Data

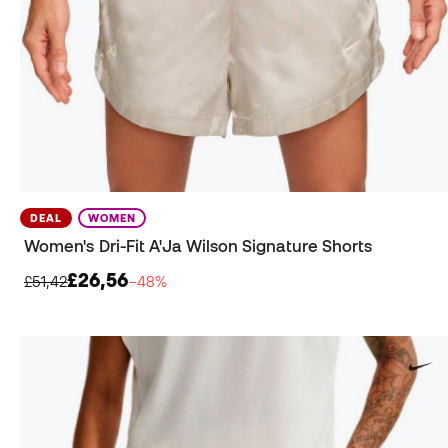
DEAL
WOMEN
Women's Dri-Fit A'Ja Wilson Signature Shorts
£26,56
£51,42
−48%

Task goal
Quote every line of text from the data above verbatim, and leave out the pictures.

Expected output
DEAL
WOMEN
Women's Dri-Fit A'Ja Wilson Signature Shorts
£26,56
£51,42
−48%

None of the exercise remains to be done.